Controllers define the logic for handling requests in WNCMS. Depending on your use case, you’ll extend one of WNCMS’s built-in base controllers for the correct context.


Choosing the right base

Use caseExtend fromNamespaceView / Response
Backend (admin CRUD pages)Wncms\Http\Controllers\Backend\BackendControllerApp\Http\Controllers\Backendbackend.{model_plural}.*
Frontend (theme pages)Wncms\Http\Controllers\Frontend\FrontendControllerApp\Http\Controllers\Frontendfrontend.theme.{theme}.*
API (JSON endpoints)Wncms\Http\Controllers\Api\V1\ApiControllerApp\Http\Controllers\Api\V1JSON responses
Custom base (rare)Wncms\Http\Controllers\ControllerApp\Http\ControllersChoose any

Avoid extending the base Controller directly unless you’re creating a new controller layer or a specialized abstraction.


Example: Backend controller

php
namespace App\Http\Controllers\Backend;

use Illuminate\Http\Request;
use Wncms\Http\Controllers\Backend\BackendController;

class PostController extends BackendController
{
    public function index(Request $request)
    {
        $query = $this->modelClass::query();

        if ($keyword = $request->get('keyword')) {
            $query->where('title', 'like', "%{$keyword}%");
        }

        $posts = $query->orderByDesc('id')->paginate(20);

        return $this->view("backend.{$this->plural}.index", [
            'page_title' => __('wncms::word.model_management', ['model_name' => __('wncms::word.' . $this->singular)]),
            'posts' => $posts,
        ]);
    }
}

Example: Frontend controller

php
namespace App\Http\Controllers\Frontend;

use Wncms\Http\Controllers\Frontend\FrontendController;

class PageController extends FrontendController
{
    public function show(string $slug)
    {
        $page = wncms()->getModelClass('page')::where('slug', $slug)->first();

        abort_unless($page, 404);

        return $this->view("frontend.theme.{$this->theme}.pages.show", compact('page'));
    }
}

Example: API controller

php
namespace App\Http\Controllers\Api\V1;

use Illuminate\Http\Request;
use Wncms\Http\Controllers\Api\V1\ApiController;

class LinkController extends ApiController
{
    public function index(Request $request)
    {
        $links = wncms()->link()->getList([
            'status' => 'active',
            'page_size' => (int) $request->input('page_size', 20),
        ]);

        return response()->json([
            'status' => 'success',
            'data' => $links,
        ]);
    }
}

Naming and routes

  • Use plural route prefixes (e.g. posts, links).

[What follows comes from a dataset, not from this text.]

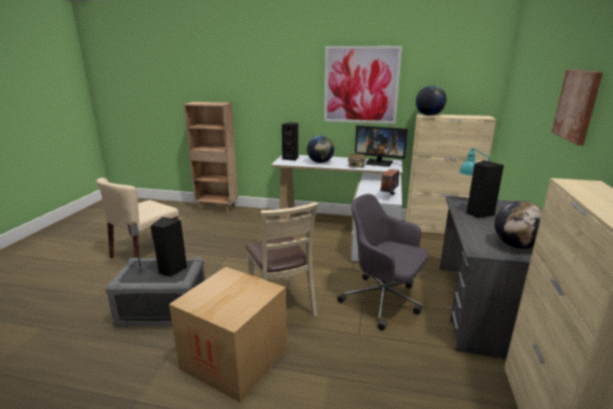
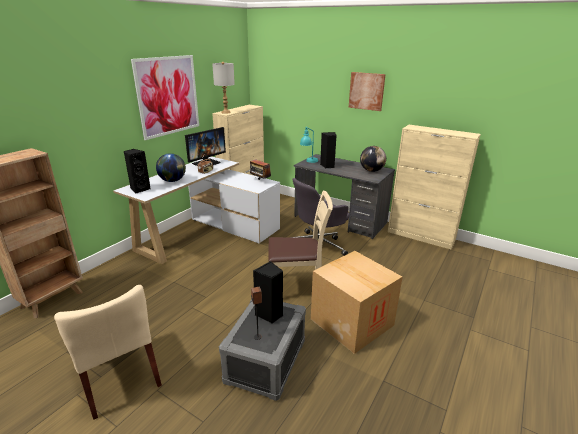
camera: 70 degrees left, 5 degrees up
globe [416,86,446,116] -> grey table lamp [212,62,235,114]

  • Match route names with plural convention (posts.index, links.edit, frontend.links.single).

  • Register in the correct route file:

    • routes/backend.php for backend controllers.
    • routes/frontend.php for frontend controllers.
    • routes/api.php for API controllers.

Summary

  1. Decide context — backend, frontend, or API.
  2. Extend the appropriate base controller.
  3. Follow naming conventions for route names and view folders.
  4. Use WNCMS helpers such as wncms()->getModelClass(), wncms()->cache(), and wncms()->view().
  5. Keep controllers thin — move business logic into Managers or Resources when possible.